§ **ACTION ITEM**:
Identify all lines in the data containing the string "void". Copy them out.

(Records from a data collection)
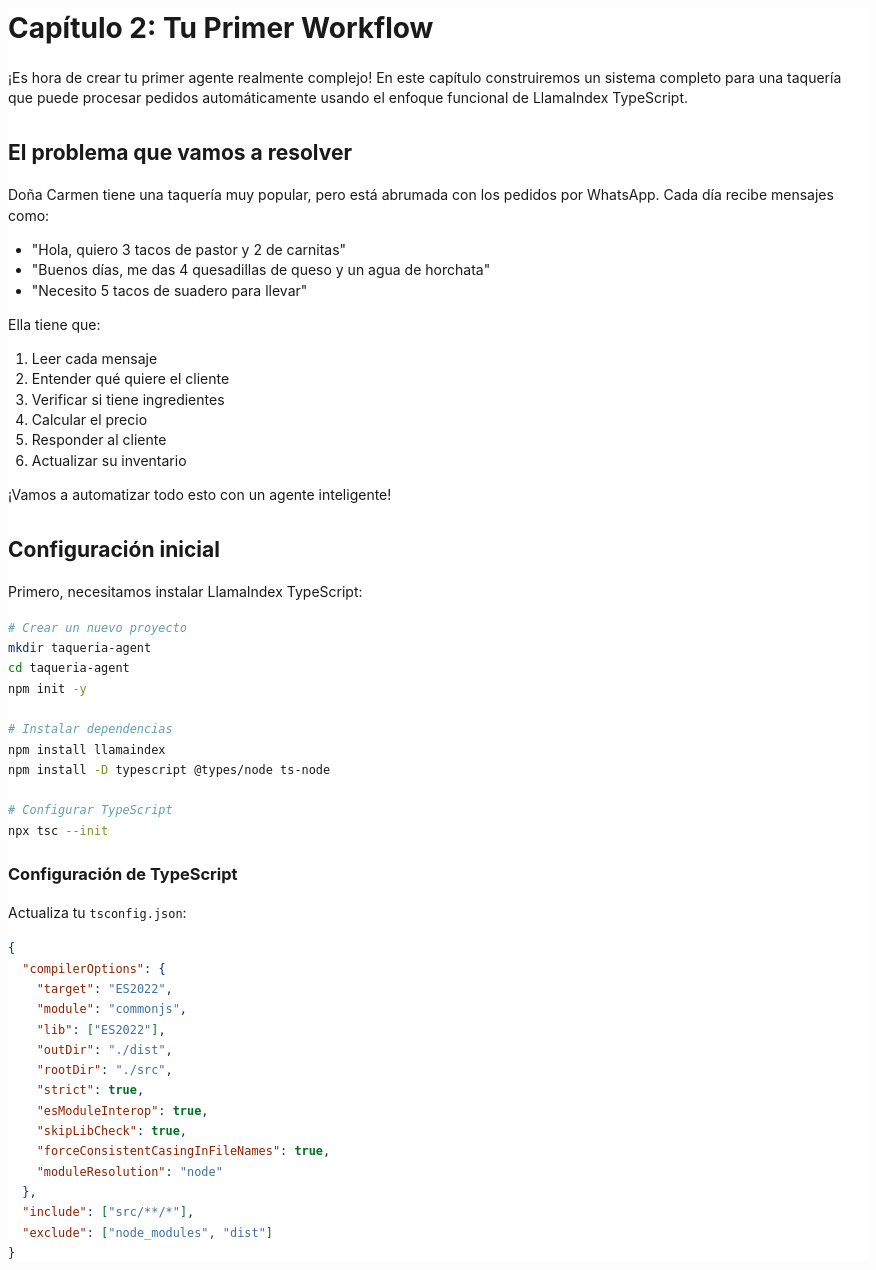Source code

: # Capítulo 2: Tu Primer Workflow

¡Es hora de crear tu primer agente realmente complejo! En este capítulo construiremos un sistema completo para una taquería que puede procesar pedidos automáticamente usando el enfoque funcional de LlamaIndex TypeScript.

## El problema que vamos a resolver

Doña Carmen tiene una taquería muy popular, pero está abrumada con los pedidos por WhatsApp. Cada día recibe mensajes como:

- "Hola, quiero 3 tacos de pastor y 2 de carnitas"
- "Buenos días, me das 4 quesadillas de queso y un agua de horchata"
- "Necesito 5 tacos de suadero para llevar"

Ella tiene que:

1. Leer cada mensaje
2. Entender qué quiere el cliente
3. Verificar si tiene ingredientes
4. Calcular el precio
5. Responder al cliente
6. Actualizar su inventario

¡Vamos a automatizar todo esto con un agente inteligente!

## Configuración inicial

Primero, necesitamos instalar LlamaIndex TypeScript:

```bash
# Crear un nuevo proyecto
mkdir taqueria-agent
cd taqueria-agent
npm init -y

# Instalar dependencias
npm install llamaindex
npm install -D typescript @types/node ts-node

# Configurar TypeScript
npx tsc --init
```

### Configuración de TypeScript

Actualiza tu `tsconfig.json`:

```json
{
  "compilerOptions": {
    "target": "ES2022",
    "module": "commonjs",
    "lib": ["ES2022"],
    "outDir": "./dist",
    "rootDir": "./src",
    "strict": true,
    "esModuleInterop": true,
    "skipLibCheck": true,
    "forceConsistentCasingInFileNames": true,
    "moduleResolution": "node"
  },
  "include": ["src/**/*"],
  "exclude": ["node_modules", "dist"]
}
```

--

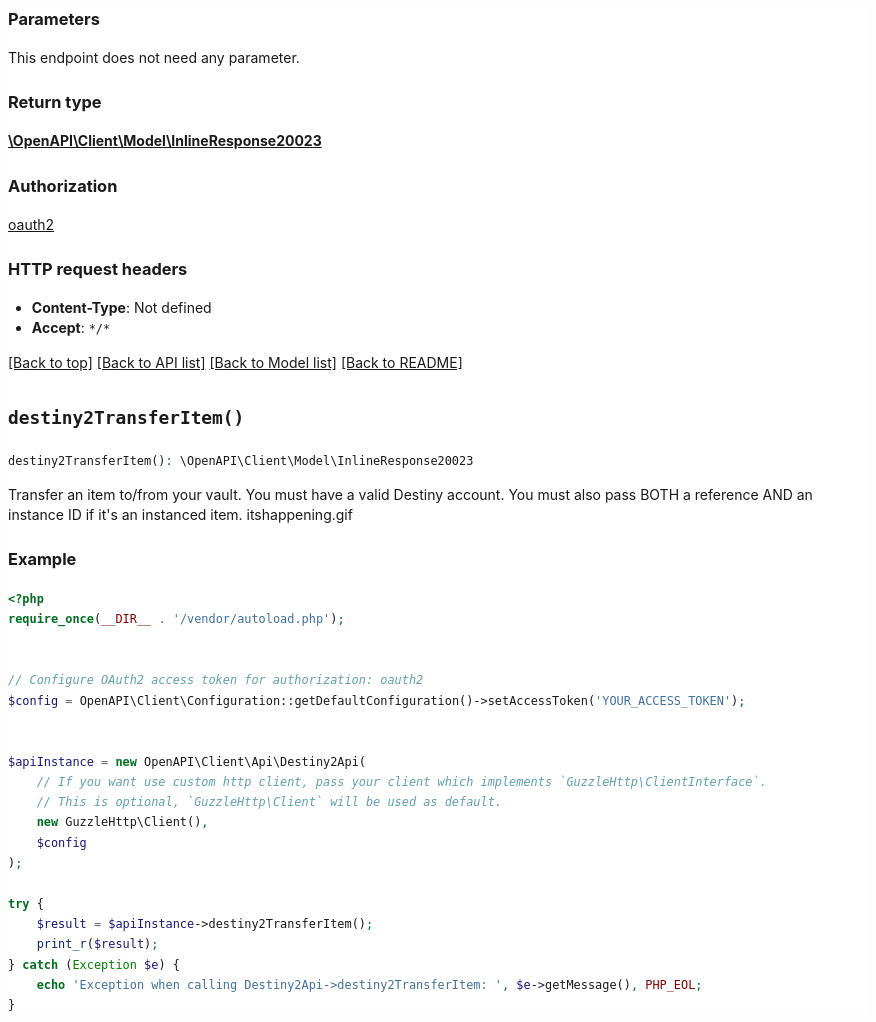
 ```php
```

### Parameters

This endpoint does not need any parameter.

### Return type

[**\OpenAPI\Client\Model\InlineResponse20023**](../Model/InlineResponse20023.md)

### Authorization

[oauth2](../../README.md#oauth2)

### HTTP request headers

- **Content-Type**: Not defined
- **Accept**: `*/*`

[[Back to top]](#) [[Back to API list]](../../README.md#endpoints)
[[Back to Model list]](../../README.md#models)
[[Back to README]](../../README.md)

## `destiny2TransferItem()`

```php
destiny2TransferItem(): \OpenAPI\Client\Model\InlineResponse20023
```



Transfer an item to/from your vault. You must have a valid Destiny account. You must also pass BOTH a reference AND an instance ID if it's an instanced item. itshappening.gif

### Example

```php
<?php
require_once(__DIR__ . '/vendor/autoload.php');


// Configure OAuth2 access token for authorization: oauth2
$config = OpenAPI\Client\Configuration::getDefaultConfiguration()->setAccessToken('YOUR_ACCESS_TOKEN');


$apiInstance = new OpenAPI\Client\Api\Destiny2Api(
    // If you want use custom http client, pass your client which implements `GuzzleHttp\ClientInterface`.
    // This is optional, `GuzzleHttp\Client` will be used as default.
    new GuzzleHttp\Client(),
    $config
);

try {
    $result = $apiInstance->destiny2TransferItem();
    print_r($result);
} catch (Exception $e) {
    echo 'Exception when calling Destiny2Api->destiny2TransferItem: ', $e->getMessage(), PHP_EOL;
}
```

---

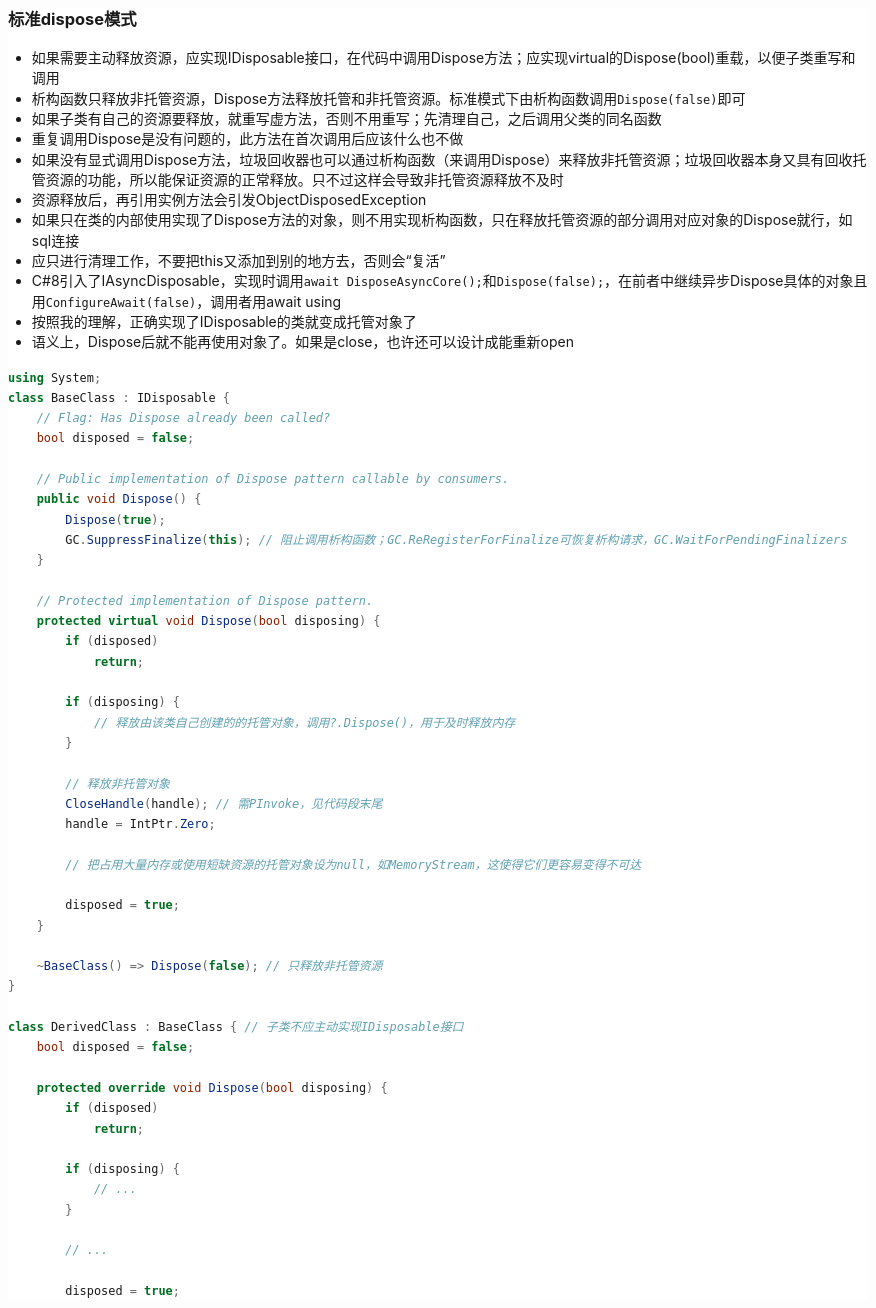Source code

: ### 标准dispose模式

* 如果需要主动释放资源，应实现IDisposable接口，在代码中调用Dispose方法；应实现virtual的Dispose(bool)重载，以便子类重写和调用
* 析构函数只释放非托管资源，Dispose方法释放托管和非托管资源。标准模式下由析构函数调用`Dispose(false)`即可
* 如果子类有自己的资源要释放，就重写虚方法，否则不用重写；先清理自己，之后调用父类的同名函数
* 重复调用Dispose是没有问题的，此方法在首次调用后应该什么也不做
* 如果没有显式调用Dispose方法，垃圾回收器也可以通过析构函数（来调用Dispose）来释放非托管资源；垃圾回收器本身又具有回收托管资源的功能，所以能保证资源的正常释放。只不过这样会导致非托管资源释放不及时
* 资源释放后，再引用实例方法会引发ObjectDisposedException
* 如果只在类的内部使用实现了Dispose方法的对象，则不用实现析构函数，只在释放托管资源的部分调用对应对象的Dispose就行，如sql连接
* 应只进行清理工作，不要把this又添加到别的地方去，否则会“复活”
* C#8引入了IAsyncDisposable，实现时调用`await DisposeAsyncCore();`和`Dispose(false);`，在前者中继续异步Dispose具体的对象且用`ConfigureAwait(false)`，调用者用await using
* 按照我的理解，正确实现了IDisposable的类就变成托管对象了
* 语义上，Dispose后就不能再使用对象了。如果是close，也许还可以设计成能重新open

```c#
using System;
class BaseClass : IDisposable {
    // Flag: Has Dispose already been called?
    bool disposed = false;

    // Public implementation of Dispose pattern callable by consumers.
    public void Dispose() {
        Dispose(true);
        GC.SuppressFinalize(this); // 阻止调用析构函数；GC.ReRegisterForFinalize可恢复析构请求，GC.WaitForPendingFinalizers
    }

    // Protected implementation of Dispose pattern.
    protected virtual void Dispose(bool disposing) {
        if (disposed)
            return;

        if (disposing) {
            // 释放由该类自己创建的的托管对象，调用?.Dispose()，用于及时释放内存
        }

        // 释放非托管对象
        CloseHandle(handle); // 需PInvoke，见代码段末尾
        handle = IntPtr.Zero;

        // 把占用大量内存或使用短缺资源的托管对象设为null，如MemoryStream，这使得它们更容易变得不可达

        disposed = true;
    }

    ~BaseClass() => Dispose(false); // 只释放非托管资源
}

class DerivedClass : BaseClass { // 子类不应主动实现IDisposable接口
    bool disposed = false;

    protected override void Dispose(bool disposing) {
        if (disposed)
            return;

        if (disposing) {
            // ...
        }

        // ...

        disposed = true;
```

§ **SOLVED PROBLEM**:
    public void Dispose() {
    protected virtual void Dispose(bool disposing) {
    protected override void Dispose(bool disposing) {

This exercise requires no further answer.